Tu étais sincère. La présence d’Akito dans ta vie n’avait été que bénéfique. Il avait sut te remettre sur pied, faire de toi l’idole que tu étais lorsque tu avais commencé ta carrière. Tu te portais mieux, te sentais mieux et sa présence avait quelque chose d’apaisant sur toi. Ou, du moins, tu ne saurais réellement comment l’expliquer, tu savais seulement que tu aimais qu’il soit à tes côtés. Bien qu’à peine plus vieux que toi, il était clairement plus mature et tu avais eu besoin de quelqu’un comme ça pour t’aider à gérer ta carrière. Assez mature pour te garder sur le droit chemin, quoique assez jeune pour te comprendre ne serais-ce qu’un minimum.

- I should’ve told you, about Hanae. I just didn’t want to put you in an awkward position where you would’ve been, at some point, forced to lie to the company. If the relationship could hurt my career badly, it sure could also hurt your integrity, if you were forced to lit for me and if they happen to learn the truth. I never meant to cause you problems.
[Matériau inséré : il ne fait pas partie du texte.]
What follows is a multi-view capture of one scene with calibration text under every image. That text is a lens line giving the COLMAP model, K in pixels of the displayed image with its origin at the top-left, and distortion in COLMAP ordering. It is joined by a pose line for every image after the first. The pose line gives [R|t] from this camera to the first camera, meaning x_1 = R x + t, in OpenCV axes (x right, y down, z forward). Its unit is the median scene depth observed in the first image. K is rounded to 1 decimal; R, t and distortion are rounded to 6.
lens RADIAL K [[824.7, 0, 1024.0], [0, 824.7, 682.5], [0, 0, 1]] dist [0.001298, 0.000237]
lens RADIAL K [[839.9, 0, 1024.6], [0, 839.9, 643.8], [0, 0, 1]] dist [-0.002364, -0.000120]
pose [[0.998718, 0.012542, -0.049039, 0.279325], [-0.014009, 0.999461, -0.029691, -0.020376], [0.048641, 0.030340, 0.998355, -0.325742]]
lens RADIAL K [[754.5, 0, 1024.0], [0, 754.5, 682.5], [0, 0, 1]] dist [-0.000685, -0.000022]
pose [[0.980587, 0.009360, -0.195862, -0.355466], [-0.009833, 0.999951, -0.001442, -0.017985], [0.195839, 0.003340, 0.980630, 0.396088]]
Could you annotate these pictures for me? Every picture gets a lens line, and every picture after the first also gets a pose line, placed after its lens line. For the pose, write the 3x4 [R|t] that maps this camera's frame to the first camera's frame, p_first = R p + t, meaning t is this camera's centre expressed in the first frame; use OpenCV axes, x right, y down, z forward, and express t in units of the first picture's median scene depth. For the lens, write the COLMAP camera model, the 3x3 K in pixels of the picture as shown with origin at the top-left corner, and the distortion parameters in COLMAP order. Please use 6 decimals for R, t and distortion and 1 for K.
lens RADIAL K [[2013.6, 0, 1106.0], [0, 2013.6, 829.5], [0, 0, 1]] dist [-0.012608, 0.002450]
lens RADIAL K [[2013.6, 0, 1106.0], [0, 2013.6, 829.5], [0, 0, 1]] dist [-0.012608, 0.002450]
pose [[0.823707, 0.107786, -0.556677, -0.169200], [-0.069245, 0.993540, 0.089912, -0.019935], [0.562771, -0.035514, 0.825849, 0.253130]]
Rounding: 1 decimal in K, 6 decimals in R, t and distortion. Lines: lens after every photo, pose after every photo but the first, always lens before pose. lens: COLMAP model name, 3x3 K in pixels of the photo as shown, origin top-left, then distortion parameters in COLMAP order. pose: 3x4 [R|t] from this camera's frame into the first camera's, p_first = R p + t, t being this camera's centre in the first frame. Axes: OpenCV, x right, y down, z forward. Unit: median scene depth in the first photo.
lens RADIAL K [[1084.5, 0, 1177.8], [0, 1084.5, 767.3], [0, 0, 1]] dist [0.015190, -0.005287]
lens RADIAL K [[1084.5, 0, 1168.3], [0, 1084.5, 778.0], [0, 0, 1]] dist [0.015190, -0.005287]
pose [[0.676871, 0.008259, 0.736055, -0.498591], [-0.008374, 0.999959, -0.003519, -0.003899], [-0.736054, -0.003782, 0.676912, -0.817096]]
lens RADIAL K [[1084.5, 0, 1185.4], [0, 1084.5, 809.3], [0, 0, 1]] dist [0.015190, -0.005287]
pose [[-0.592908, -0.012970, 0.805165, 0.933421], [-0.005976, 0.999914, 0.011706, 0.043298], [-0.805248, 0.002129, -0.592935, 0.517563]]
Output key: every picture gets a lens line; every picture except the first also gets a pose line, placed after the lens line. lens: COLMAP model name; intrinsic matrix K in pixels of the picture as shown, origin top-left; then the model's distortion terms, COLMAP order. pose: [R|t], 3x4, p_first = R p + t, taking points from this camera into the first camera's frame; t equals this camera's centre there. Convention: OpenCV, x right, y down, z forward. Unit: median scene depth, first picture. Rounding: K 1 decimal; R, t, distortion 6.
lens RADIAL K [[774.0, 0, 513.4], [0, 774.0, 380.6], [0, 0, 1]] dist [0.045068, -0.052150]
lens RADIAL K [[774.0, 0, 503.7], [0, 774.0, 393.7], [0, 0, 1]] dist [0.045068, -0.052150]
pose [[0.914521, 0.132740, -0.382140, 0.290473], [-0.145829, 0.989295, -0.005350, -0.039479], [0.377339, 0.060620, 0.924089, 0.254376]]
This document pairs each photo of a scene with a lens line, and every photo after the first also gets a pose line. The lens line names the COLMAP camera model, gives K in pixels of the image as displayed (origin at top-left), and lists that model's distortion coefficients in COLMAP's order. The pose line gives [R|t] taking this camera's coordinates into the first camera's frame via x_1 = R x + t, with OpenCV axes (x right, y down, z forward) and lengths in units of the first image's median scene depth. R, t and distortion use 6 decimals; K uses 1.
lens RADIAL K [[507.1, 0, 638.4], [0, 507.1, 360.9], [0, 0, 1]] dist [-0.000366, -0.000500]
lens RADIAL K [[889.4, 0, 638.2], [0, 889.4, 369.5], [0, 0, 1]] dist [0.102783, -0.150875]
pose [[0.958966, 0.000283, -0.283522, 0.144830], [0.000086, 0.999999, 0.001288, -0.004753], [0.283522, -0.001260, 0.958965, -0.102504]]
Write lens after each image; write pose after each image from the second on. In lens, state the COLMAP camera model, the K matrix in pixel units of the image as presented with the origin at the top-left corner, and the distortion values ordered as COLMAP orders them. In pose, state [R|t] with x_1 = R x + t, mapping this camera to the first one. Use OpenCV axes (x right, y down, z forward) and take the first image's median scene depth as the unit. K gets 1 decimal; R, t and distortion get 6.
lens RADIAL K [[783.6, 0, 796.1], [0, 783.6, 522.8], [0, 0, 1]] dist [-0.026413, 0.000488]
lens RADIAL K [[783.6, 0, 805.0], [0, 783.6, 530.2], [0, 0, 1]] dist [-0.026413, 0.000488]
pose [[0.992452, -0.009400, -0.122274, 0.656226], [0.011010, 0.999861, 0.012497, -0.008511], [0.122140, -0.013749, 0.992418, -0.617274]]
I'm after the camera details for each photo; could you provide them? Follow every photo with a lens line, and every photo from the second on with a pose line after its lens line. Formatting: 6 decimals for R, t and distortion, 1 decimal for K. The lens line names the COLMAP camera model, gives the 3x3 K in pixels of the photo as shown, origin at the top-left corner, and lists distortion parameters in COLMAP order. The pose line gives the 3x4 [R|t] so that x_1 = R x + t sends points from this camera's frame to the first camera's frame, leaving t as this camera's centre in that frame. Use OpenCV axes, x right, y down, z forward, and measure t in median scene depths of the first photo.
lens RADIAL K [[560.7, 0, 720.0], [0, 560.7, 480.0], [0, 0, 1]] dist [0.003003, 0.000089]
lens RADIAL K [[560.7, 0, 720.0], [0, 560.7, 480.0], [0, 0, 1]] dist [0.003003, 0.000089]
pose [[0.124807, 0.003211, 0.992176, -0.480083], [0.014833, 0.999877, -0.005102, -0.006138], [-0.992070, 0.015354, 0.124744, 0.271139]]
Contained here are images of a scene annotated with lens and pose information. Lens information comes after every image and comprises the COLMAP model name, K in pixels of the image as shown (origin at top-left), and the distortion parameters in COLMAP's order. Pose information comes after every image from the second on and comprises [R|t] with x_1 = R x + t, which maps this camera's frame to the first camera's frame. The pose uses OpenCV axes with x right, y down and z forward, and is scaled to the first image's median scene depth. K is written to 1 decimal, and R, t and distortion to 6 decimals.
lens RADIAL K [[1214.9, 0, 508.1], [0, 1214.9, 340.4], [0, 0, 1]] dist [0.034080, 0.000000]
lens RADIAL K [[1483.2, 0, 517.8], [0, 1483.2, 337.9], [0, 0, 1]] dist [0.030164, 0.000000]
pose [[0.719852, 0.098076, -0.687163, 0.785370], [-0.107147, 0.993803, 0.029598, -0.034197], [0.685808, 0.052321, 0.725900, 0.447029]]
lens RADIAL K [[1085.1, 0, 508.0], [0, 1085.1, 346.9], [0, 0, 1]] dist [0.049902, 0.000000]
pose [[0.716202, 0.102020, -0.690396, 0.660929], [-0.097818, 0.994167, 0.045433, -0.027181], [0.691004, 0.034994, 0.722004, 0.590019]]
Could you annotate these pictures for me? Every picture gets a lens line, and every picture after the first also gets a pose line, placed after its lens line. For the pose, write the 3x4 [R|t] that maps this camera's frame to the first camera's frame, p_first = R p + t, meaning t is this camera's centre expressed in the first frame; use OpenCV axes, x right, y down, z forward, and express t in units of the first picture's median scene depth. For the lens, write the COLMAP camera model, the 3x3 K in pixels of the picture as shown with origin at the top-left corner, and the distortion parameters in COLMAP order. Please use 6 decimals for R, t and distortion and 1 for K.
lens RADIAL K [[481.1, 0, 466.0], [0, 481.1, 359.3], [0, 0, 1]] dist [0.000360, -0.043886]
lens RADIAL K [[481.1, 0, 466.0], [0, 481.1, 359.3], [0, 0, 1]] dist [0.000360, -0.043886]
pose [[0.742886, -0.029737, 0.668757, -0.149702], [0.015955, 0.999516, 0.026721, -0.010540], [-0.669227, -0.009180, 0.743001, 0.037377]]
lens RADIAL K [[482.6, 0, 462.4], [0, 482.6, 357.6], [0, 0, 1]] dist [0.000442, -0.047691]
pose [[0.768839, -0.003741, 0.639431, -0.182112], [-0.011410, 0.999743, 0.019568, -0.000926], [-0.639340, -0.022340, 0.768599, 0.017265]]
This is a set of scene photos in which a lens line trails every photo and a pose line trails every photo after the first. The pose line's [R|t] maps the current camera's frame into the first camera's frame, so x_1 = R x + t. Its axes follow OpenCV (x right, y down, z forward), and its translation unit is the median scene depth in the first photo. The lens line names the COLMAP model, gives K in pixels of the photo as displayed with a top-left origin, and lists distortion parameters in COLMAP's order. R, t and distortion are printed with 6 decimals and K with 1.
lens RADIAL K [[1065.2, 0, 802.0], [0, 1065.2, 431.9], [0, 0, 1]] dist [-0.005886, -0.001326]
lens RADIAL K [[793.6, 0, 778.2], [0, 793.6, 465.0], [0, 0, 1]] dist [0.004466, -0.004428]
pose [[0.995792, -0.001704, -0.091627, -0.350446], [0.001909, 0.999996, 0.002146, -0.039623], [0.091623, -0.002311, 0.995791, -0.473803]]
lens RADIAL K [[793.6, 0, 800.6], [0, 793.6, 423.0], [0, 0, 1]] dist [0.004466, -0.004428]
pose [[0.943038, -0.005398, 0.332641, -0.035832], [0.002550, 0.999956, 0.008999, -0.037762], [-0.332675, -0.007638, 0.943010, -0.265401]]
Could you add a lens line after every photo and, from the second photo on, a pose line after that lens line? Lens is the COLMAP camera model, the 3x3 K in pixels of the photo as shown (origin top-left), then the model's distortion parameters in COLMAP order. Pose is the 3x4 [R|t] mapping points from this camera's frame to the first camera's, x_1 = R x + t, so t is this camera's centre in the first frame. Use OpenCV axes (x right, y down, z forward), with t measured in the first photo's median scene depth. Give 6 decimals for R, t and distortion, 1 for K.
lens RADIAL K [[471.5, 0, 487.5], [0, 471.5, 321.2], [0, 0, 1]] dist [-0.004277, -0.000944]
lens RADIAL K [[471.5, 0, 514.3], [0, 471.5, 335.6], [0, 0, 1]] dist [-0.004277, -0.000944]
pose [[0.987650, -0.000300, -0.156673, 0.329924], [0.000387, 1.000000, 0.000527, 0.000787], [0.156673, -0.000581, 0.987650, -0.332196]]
Un soupire s’échappa de tes lèvres. Tu n’étais pas doué, pour gérer tes émotions, encore moins tes éclats de colère comme ce dernier. Si tu avais déjà hurlé par la tête de ton ancien manager alors qu’il faisait tout ce qui était en son pouvoir pour rendre ta vie encore plus misérable qu’elle ne l’était, c’était bien la première fois que tu t’énervais contre Akito.

- I’ll... go wait in the car. Take your time. I’ll find something to say that won’t get you in trouble, if we are a little bit late, don’t worry.

Sur ces belles paroles, tu regagnas le siège passager, non sans te sentir terriblement coupable de votre précédente altercation.